Sometimes I think about the things that brought me here.
I’ve been introduced recently to someone who is newly diagnosed. She is starting chemotherapy soon. She is getting a drug called adriamycin, as I did. Adriamycin is known in some circles as “red devil.” At the time I was told about my drug regimen, I was unaware of adriamycin’s reputation.
It is so potent and so dangerous that it can only be administered by a nurse wearing a full nasty-stuff getup: mask, apron, gloves. When a patient gets it, he or she must chew on ice chips, lest they break out with nasty mouth sores.
At that time, I was not in a good place, emotionally. I think I might have had post-traumatic stress. So when I heard my new friend’s news, I was briefly brought back to that time. I started to feel anxious, stressed-out. I was wondering if I was headed back down that spiral. I was legitimately afraid.
I snapped out of it, and now, I have to say, I feel pretty grateful. I saw my oncologist again yesterday and the news continues to be good.
I am no longer on Tamoxifen, the side effects of which were a problem the first time around. Instead, I’ve been switched to Anastrazole, which I only have to take once a day.

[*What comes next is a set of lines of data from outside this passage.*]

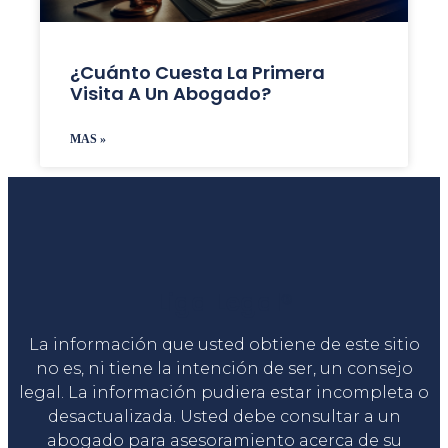
¿Cuánto Cuesta La Primera
Visita A Un Abogado?
MAS »
Liga Legal®
La información que usted obtiene de este sitio
no es, ni tiene la intención de ser, un consejo
legal. La información pudiera estar incompleta o
desactualizada. Usted debe consultar a un
abogado para asesoramiento acerca de su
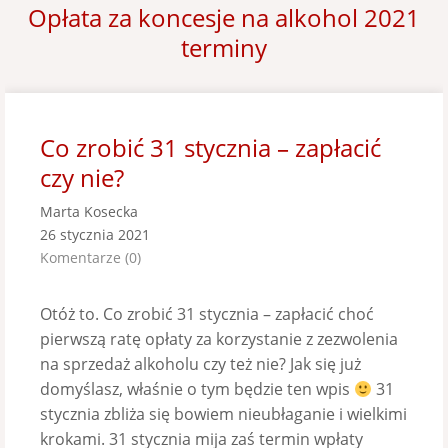
Opłata za koncesje na alkohol 2021
terminy
Co zrobić 31 stycznia – zapłacić
czy nie?
Marta Kosecka
26 stycznia 2021
Komentarze (0)
Otóż to. Co zrobić 31 stycznia – zapłacić choć
pierwszą ratę opłaty za korzystanie z zezwolenia
na sprzedaż alkoholu czy też nie? Jak się już
domyślasz, właśnie o tym będzie ten wpis
31
stycznia zbliża się bowiem nieubłaganie i wielkimi
krokami. 31 stycznia mija zaś termin wpłaty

It’s more powerful and only for patients who are post-menopausal… which, having had my ovaries removed, includes me. I managed to avoid symptoms on Tamoxifen, but I’m starting to get hot flashes after only a day on the new drug.
Because there has probably been damage to my bones, my doctor also wants to start me on an IV osteoporosis drug. I’ll have to go in quarterly for a two-hour-or-so infusion.
I am just so lucky that I’m not facing more chemo. I think of my new friend and hope she makes it through okay.